Brief - Would you restate, exactly as they appear, the lines from the one containing "your ductwork." through the end of the data below?

Task input -
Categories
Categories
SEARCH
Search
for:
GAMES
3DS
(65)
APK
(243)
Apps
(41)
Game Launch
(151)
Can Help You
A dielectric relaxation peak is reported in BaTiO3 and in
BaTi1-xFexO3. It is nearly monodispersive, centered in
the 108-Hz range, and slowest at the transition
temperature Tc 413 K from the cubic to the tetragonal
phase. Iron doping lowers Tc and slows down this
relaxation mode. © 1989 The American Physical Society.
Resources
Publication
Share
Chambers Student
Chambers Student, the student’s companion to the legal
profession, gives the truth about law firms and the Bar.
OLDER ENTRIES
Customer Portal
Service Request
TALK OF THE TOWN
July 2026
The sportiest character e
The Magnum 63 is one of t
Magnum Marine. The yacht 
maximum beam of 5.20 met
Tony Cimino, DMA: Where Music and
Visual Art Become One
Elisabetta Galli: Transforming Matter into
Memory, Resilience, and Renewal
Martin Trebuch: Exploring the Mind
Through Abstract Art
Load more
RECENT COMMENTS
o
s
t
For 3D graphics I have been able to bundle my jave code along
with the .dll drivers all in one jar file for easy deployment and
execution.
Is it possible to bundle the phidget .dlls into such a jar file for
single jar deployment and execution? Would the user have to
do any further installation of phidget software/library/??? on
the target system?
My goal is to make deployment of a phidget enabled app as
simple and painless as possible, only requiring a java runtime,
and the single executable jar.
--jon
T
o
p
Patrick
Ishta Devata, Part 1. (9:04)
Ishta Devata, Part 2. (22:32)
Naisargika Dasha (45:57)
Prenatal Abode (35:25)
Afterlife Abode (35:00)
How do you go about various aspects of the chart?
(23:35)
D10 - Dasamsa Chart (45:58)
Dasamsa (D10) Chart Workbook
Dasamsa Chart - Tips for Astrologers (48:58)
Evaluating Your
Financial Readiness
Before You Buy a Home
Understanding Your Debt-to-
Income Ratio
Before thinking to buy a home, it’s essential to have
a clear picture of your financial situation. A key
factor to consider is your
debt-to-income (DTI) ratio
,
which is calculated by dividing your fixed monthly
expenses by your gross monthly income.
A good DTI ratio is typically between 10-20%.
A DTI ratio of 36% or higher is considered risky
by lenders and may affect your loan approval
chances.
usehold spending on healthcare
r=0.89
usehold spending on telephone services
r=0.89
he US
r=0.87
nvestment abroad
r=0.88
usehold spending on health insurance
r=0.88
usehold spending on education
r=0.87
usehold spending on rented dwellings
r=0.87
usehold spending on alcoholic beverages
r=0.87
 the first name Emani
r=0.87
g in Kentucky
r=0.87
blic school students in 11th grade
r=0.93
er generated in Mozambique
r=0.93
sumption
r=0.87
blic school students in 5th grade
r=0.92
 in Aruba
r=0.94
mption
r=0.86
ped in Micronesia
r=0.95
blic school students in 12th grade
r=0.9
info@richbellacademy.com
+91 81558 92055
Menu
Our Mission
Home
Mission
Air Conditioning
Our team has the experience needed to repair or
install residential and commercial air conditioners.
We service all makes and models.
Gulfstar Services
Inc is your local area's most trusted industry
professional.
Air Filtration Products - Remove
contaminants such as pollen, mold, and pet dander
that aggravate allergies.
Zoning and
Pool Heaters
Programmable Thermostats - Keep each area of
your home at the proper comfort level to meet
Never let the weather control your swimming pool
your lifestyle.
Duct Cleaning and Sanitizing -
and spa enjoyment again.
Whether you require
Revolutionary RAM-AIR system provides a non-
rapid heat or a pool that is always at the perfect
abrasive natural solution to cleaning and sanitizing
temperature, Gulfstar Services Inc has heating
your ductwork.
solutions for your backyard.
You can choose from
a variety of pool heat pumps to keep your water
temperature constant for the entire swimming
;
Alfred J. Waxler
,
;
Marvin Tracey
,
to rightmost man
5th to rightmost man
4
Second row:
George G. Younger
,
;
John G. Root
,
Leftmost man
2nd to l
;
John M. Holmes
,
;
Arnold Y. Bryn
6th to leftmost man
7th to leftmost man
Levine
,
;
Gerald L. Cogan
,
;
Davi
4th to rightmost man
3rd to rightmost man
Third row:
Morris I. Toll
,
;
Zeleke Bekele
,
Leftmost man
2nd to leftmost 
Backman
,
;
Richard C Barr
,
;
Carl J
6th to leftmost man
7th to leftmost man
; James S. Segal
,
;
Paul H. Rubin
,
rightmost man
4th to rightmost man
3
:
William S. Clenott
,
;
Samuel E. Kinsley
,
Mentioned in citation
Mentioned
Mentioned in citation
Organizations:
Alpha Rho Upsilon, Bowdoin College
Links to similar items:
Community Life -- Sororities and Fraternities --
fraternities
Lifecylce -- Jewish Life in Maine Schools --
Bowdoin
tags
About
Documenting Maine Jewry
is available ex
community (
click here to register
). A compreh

Your solution -
your ductwork.
solutions for your backyard.
You can choose from
a variety of pool heat pumps to keep your water
temperature constant for the entire swimming
;
Alfred J. Waxler
,
;
Marvin Tracey
,
to rightmost man
5th to rightmost man
4
Second row:
George G. Younger
,
;
John G. Root
,
Leftmost man
2nd to l
;
John M. Holmes
,
;
Arnold Y. Bryn
6th to leftmost man
7th to leftmost man
Levine
,
;
Gerald L. Cogan
,
;
Davi
4th to rightmost man
3rd to rightmost man
Third row:
Morris I. Toll
,
;
Zeleke Bekele
,
Leftmost man
2nd to leftmost 
Backman
,
;
Richard C Barr
,
;
Carl J
6th to leftmost man
7th to leftmost man
; James S. Segal
,
;
Paul H. Rubin
,
rightmost man
4th to rightmost man
3
:
William S. Clenott
,
;
Samuel E. Kinsley
,
Mentioned in citation
Mentioned
Mentioned in citation
Organizations:
Alpha Rho Upsilon, Bowdoin College
Links to similar items:
Community Life -- Sororities and Fraternities --
fraternities
Lifecylce -- Jewish Life in Maine Schools --
Bowdoin
tags
About
Documenting Maine Jewry
is available ex
community (
click here to register
). A compreh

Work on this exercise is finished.